Generating BF16 Assembly Using GoAT
While Cgo provides Go with greater extensibility, it comes with several issues, including performance problems (refer to the article "cgo is not Go"). To avoid the overhead of Cgo calls, you can use GoAT to directly convert C code into Go assembly.
First, save the implementation of BF16 vector addition and conversion functions to the src/bfloat16.c file:
#include <arm_bf16.h>
void convert_float32_to_bf16(float *a, void *b, long n) {
bfloat16_t *bf16_b = (bfloat16_t *)b;
for (long i = 0; i < n; i++) {
bf16_b[i] = (bfloat16_t)a[i];
}
}
void convert_bf16_to_float32(void *a, float *b, long n) {
bfloat16_t *bf16_a = (bfloat16_t *)a;
for (long i = 0; i < n; i++) {
b[i] = (float)bf16_a[i];
}
}
void add_bf16(void *a, void *b, void *result, long n) {
bfloat16_t *bf16_a = (bfloat16_t *)a;
bfloat16_t *bf16_b = (bfloat16_t *)b;
bfloat16_t *bf16_c = (bfloat16_t *)result;
for (int i = 0; i < n; i++) {
bf16_c[i] = bf16_a[i] + bf16_b[i];
}
}
Then, after installing GoAT, use GoAT to compile C code into Go assembly:
goat src/bfloat16.c -o . -O3 -march=armv8.2-a+bf16
The compilation produces two files: bfloat16.s and bfloat16.go:
- bfloat16.s is the Go assembly file
- bfloat16.go contains the function declarations
//go:build !noasm && arm64
// Code generated by GoAT. DO NOT EDIT.
// versions:
// clang 18.1.3 (1ubuntu1)
// objdump 2.42
// flags: -march=armv8.2-a+bf16 -O3
// source: bf16/asm_bf16/src/bfloat16.c
package asm_bf16
import "unsafe"
//go:noescape
func convert_float32_to_bf16(a, b unsafe.Pointer, n int64)
//go:noescape
func convert_bf16_to_float32(a, b unsafe.Pointer, n int64)
//go:noescape
func add_bf16(a, b, result unsafe.Pointer, n int64)
The way to call the function is to convert the slice into unsafe.Pointer
and pass in the length.
func AddBF16(a, b, c []uint16) {
if len(a) != len(b) || len(a) != len(c) {
panic("slices must have the same length")
}
add_bf16(unsafe.Pointer(&a[0]), unsafe.Pointer(&b[0]), unsafe.Pointer(&c[0]), int64(len(a)))
}
Benchmark
This article compares the performance of BF16 vector addition implemented in Cgo and assembly on Alibaba Cloud's self-developed Yitian 710 ARM architecture CPU. FP32 vector addition was also tested for reference, and the test code has been uploaded to GitHub.
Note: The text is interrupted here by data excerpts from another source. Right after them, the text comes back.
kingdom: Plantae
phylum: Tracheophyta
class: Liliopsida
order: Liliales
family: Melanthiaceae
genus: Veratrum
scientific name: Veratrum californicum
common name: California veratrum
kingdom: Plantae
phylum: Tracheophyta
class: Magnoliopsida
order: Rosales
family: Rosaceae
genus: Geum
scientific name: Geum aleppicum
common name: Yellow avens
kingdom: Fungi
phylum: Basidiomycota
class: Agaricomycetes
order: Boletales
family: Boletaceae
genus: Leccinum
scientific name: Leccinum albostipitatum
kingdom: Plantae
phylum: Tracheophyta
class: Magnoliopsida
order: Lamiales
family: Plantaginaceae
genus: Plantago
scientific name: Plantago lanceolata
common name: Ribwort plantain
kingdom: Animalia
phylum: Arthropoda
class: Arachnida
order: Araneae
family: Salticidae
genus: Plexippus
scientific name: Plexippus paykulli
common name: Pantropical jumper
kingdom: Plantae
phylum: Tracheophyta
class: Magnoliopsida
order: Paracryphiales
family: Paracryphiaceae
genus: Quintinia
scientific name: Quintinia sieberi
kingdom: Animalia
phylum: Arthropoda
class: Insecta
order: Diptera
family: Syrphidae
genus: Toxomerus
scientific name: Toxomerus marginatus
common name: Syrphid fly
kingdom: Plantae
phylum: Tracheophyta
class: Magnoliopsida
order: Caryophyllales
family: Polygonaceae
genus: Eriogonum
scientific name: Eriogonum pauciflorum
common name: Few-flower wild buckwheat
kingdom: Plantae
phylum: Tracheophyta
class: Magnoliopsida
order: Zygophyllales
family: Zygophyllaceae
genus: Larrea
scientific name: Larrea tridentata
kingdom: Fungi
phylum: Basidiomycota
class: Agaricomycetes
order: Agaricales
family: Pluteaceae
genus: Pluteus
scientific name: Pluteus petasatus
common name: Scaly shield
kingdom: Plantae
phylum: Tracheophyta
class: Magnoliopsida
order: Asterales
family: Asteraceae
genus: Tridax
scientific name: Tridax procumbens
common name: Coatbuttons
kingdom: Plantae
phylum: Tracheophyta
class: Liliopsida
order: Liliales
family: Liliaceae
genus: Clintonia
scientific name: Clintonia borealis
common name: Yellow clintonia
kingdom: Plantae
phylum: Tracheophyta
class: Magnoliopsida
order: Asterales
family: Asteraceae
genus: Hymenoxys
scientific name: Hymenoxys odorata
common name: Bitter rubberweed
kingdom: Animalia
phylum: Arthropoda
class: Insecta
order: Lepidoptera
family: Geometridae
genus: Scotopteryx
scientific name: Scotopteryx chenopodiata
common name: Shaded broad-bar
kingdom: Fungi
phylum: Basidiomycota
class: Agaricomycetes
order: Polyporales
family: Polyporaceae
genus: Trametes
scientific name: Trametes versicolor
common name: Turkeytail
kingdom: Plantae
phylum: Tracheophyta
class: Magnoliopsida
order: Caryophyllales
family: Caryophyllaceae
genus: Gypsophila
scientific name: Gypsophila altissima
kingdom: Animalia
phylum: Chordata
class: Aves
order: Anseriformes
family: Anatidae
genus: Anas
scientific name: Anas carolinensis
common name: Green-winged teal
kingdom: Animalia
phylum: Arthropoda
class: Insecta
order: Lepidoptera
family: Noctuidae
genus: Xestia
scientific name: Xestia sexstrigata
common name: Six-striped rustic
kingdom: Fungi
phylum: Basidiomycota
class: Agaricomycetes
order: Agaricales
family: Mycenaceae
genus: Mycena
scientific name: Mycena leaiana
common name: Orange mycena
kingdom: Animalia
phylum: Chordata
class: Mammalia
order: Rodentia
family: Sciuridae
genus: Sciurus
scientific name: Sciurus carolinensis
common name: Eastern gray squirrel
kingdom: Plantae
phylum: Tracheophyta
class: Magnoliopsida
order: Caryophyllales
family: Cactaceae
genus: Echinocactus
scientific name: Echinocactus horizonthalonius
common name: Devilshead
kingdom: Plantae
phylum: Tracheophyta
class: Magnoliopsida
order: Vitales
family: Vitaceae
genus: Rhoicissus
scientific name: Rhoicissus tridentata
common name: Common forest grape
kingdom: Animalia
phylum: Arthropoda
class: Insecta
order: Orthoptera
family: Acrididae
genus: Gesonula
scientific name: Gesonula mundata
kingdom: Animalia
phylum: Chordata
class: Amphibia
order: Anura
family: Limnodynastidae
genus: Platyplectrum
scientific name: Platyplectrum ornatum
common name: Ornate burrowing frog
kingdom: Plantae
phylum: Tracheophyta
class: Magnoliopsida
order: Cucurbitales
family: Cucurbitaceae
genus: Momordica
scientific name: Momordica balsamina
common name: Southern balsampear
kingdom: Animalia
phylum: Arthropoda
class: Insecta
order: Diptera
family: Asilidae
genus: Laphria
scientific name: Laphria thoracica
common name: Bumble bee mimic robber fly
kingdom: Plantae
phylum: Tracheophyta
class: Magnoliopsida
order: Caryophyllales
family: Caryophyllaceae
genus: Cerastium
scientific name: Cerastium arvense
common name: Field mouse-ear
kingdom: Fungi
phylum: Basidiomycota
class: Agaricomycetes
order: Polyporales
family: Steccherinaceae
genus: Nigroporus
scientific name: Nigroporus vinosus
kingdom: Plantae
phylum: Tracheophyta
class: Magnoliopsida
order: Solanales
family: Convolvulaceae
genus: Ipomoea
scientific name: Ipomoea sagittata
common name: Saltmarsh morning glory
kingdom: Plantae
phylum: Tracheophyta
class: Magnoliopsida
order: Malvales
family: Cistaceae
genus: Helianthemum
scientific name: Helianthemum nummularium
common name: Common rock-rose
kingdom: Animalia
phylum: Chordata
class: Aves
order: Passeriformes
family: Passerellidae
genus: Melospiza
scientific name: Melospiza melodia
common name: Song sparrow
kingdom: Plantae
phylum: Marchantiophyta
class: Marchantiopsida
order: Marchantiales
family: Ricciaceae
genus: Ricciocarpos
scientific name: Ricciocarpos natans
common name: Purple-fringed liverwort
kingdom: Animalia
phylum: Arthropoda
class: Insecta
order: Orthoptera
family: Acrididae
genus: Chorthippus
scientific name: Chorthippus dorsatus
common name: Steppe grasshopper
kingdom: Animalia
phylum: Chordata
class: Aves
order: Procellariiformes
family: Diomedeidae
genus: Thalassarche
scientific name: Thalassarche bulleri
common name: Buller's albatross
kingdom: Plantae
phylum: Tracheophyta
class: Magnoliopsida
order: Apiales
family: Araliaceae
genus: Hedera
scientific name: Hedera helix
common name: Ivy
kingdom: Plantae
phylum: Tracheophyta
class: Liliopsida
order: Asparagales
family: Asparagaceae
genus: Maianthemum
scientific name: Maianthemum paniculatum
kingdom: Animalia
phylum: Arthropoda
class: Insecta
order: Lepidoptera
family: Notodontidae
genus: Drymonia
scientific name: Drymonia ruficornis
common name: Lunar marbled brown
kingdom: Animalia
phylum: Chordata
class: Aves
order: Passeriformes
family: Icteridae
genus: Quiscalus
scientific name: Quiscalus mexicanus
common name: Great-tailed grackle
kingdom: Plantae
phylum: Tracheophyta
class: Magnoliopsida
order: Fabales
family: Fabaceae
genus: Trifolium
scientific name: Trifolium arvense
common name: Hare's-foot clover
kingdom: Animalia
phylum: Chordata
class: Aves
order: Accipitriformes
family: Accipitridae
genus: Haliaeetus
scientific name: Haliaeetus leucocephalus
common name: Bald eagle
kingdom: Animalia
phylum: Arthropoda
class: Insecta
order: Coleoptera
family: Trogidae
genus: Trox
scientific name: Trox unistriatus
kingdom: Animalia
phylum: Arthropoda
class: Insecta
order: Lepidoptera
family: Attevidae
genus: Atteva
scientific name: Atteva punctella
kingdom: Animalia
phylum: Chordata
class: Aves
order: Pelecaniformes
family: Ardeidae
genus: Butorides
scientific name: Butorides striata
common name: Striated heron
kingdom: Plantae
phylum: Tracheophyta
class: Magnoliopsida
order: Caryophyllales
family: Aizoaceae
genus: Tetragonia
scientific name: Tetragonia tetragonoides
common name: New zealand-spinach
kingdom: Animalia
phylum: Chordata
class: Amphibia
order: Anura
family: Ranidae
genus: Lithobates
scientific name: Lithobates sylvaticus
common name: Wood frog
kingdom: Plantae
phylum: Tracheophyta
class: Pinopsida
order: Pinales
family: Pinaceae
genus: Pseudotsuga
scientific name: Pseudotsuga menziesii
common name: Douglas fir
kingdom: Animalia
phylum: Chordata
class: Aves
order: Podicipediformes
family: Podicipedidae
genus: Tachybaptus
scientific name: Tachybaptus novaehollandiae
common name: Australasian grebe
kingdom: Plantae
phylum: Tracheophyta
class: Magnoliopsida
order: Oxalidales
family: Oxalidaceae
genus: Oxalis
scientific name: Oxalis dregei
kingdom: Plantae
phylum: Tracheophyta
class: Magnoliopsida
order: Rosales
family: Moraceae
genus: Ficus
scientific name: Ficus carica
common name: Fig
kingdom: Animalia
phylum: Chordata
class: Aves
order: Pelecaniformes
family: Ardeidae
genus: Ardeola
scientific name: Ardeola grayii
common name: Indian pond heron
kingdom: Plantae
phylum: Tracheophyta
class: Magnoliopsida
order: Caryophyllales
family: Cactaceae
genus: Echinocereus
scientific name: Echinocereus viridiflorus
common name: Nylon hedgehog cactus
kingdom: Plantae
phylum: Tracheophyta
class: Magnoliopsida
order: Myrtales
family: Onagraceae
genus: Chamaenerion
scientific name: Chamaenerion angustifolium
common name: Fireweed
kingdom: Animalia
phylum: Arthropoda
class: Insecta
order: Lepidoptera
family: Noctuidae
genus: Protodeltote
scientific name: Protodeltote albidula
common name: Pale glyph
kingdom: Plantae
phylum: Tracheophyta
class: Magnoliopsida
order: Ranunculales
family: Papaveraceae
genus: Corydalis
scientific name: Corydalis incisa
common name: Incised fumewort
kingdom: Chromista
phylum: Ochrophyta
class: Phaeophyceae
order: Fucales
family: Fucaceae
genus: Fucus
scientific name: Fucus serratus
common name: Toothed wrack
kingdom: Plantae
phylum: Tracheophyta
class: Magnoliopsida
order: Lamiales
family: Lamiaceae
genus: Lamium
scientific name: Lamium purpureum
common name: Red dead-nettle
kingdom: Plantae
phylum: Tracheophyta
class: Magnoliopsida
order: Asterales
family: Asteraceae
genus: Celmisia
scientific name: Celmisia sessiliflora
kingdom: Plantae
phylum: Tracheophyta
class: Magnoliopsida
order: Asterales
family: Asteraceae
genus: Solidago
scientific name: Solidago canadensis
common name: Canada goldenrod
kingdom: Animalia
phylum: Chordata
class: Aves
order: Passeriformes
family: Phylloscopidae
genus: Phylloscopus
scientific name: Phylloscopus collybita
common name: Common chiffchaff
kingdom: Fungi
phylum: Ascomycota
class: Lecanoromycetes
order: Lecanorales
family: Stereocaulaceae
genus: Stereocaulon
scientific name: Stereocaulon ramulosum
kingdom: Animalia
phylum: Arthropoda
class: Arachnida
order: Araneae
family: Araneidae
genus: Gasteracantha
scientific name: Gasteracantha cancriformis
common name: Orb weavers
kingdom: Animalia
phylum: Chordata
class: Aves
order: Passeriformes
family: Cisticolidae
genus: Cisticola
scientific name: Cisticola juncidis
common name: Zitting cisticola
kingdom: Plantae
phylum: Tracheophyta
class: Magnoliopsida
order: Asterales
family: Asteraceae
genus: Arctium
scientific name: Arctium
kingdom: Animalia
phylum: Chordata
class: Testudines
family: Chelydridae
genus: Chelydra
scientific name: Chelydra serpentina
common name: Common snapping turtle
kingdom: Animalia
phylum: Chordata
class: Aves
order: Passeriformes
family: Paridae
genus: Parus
Both Cgo and GoAT used the same version of clang, meaning the assembly cod can be considered identical. The time consumption comparison for vector additions ranging from 8 to 1024 dimensions is as follows:
Two interesting observations can be drawn from the chart:
- There is a consistent time gap between the Cgo implementation and the assembly implementation. Due to the overhead of Cgo calls, the Cgo implementation is always slower than the assembly implementation.
- BF16 addition is twice as fast as FP32 addition. The Yitian 710 CPU's SIMD instructions can process 8 BF16 numbers at once, whereas only 4 FP32 numbers can be processed in the same time, making BF16 addition twice as fast as FP32 addition.
Conclusion
Go is not particularly adept at interacting with low-level instructions, and using BF16 in Go is not an easy task. If you must use instruction extensions like BF16 while working in Go, writing assembly code directly or using GoAT to generate assembly code will yield better performance compared to using Cgo.